Fig. 2. Examples of Additive Microbiota Therapies

(A) The vaginal commensal Lactobacillus jensenii was engineered to produce the antiviral protein cyanovirin-N. Colonization of the vagina by recombinant bacteria inhibits host-infection by chimeric simian/human immunodeficiency virus (SHIV) in a rhesus macaque model. (B) Lactococcus lactis was genetically modified to produce the anti-inflammatory cytokine interleukin-10 (IL-10). When administered to mice afflicted with colitis, L. lactis transiting through the gut can alleviate intestinal inflammation. (C) Probiotic Escherichia coli were engineered to synthesize N-acyl-phosphatidylethanolamines (NAPEs). Host-mediated conversion of NAPEs to N-acylethanolamides (NAEs) can prevent obesity in mice by inducing satiety and reducing food intake. (D) The endogenous urease (Ure⁺) activity of the mouse microbiota can exacerbate hyperammonemia caused by liver injury. Depletion of the native microbiota using antibiotics and polyethylene glycol and replacement with a urease-deficient (Ure⁻) microbial consortium can protect mice from hyperammonemia and its associated neurotoxicity.

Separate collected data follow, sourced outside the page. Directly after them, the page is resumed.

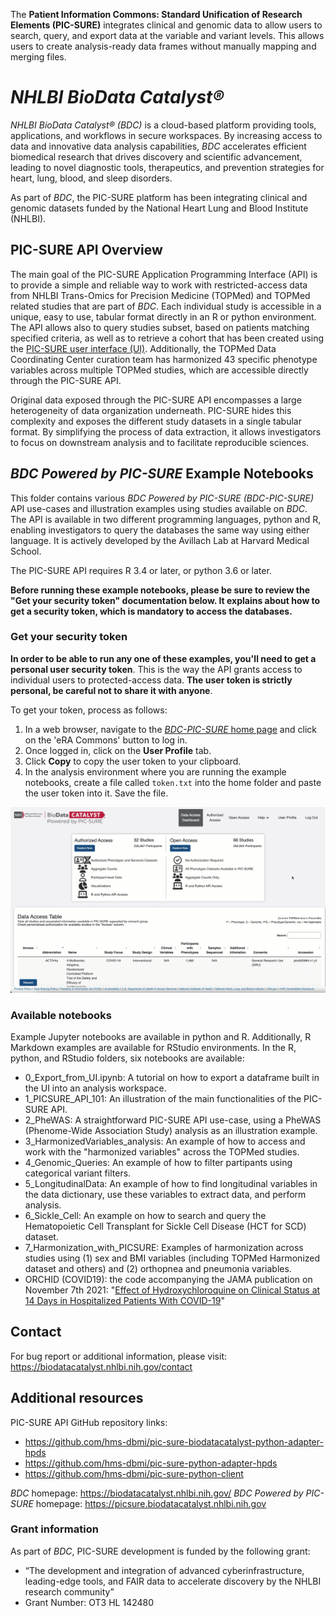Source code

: The **Patient Information Commons: Standard Unification of Research Elements (PIC-SURE)** integrates clinical and genomic data to allow users to search, query, and export data at the variable and variant levels. This allows users to create analysis-ready data frames without manually mapping and merging files. 

# *NHLBI BioData Catalyst®*
*NHLBI BioData Catalyst® (BDC)* is a cloud-based platform providing tools, applications, and workflows in secure workspaces. By increasing access to data and innovative data analysis capabilities, *BDC* accelerates efficient biomedical research that drives discovery and scientific advancement, leading to novel diagnostic tools, therapeutics, and prevention strategies for heart, lung, blood, and sleep disorders.

As part of *BDC*, the PIC-SURE platform has been integrating clinical and genomic datasets funded by the National Heart Lung and Blood Institute (NHLBI). 

## PIC-SURE API Overview
The main goal of the PIC-SURE Application Programming Interface (API) is to provide a simple and reliable way to work with restricted-access data from NHLBI Trans-Omics for Precision Medicine (TOPMed) and TOPMed related studies that are part of *BDC*. Each individual study is accessible in a unique, easy to use, tabular format directly in an R or python environment. The API allows also to query studies subset, based on patients matching specified criteria, as well as to retrieve a cohort that has been created using the [PIC-SURE user interface (UI)](https://picsure.biodatacatalyst.nhlbi.nih.gov). Additionally, the TOPMed Data Coordinating Center curation team has harmonized 43 specific phenotype variables across multiple TOPMed studies, which are  accessible directly through the PIC-SURE API. 

Original data exposed through the PIC-SURE API encompasses a large heterogeneity of data organization underneath. PIC-SURE hides this complexity and exposes the different study datasets in a single tabular format. By simplifying the process of data extraction, it allows investigators to focus on downstream analysis and to facilitate reproducible sciences.

## *BDC Powered by PIC-SURE* Example Notebooks
This folder contains various *BDC Powered by PIC-SURE (BDC-PIC-SURE)* API use-cases and illustration examples using studies available on *BDC*. The API is available in two different programming languages, python and R, enabling investigators to query the databases the same way using either language. It is actively developed by the Avillach Lab at Harvard Medical School.

The PIC-SURE API requires R 3.4 or later, or python 3.6 or later.

**Before running these example notebooks, please be sure to review the "Get your security token" documentation below. It explains about how to get a security token, which is mandatory to access the databases.**

### Get your security token

**In order to be able to run any one of these examples, you'll need to get a personal user security token**. This is the way the API grants access to individual users to protected-access data. **The user token is strictly personal, be careful not to share it with anyone**.

To get your token, process as follows:
1. In a web browser, navigate to the [*BDC-PIC-SURE* home page](https://picsure.biodatacatalyst.nhlbi.nih.gov/) and click on the 'eRA Commons' button to log in.
2. Once logged in, click on the **User Profile** tab.
3. Click **Copy** to copy the user token to your clipboard.
4. In the analysis environment where you are running the example notebooks, create a file called `token.txt` into the home folder and paste the user token into it. Save the file.

![alt How to copy PIC-SURE token](./imgs/get_your_token.gif "How to copy PIC-SURE token")

### Available notebooks

Example Jupyter notebooks are available in python and R. Additionally, R Markdown examples are available for RStudio environments. In the R, python, and RStudio folders, six notebooks are available:
- 0_Export_from_UI.ipynb: A tutorial on how to export a dataframe built in the UI into an analysis workspace.
- 1_PICSURE_API_101: An illustration of the main functionalities of the PIC-SURE API.
- 2_PheWAS: A straightforward PIC-SURE API use-case, using a PheWAS (Phenome-Wide Association Study) analysis as an illustration example.
- 3_HarmonizedVariables_analysis: An example of how to access and work with the "harmonized variables" across the TOPMed studies.
- 4_Genomic_Queries: An example of how to filter partipants using categorical variant filters. 
- 5_LongitudinalData: An example of how to find longitudinal variables in the data dictionary, use these variables to extract data, and perform analysis. 
- 6_Sickle_Cell: An example on how to search and query the Hematopoietic Cell Transplant for Sickle Cell Disease (HCT for SCD) dataset.
- 7_Harmonization_with_PICSURE: Examples of harmonization across studies using (1) sex and BMI variables (including TOPMed Harmonized dataset and others) and (2) orthopnea and pneumonia variables.
- ORCHID (COVID19): the code accompanying the JAMA publication on November 7th 2021: "[Effect of Hydroxychloroquine on Clinical Status at 14 Days in Hospitalized Patients With COVID-19](https://jamanetwork.com/journals/jama/fullarticle/2772922)"

## Contact
For bug report or additional information, please visit: https://biodatacatalyst.nhlbi.nih.gov/contact

## Additional resources

PIC-SURE API GitHub repository links:
* https://github.com/hms-dbmi/pic-sure-biodatacatalyst-python-adapter-hpds
* https://github.com/hms-dbmi/pic-sure-python-adapter-hpds
* https://github.com/hms-dbmi/pic-sure-python-client

*BDC* homepage: https://biodatacatalyst.nhlbi.nih.gov/
*BDC Powered by PIC-SURE* homepage: https://picsure.biodatacatalyst.nhlbi.nih.gov

### Grant information
As part of *BDC*, PIC-SURE development is funded by the following grant:
- “The development and integration of advanced cyberinfrastructure, leading-edge tools, and FAIR data to accelerate discovery by the NHLBI research community”
- Grant Number: OT3 HL 142480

Fig. 3. Challenges in Microbiota-Based Therapeutics

(A) While it is well known that immigrant microbes, antimicrobials, disease and diet can alter the composition of a microbial community, a set of predictive rules that explain the consequences of these perturbations has yet to be elucidated. (B) Choosing the correct microbial chassis for a microbiota-based therapeutic is challenging, as it is difficult to predict which microbe is best suited for any given application. Consequently, a therapeutic microbe may fail to survive in the target environment and/or engraft in the endogenous microbiota. (C) The development of biosensors capable of detecting biomarkers associated with disease is necessary for the realization of fully autonomous microbial therapeutics. For example, biomarkers produced as a result of intestinal inflammation (red diamonds) are detected by recombinant bacteria and allow expression of therapeutic proteins (blue hexagons). (D) Engineered microbes must be both evolutionary and phenotypically robust to prevent the loss or dysfunction of recombinant genetic material. (E) Safety and biocontainment of microbiota-based therapies is a significant challenge for clinical translation of basic research. Strategies may be needed to prevent transmission of therapeutic microbes from a patient to other individuals.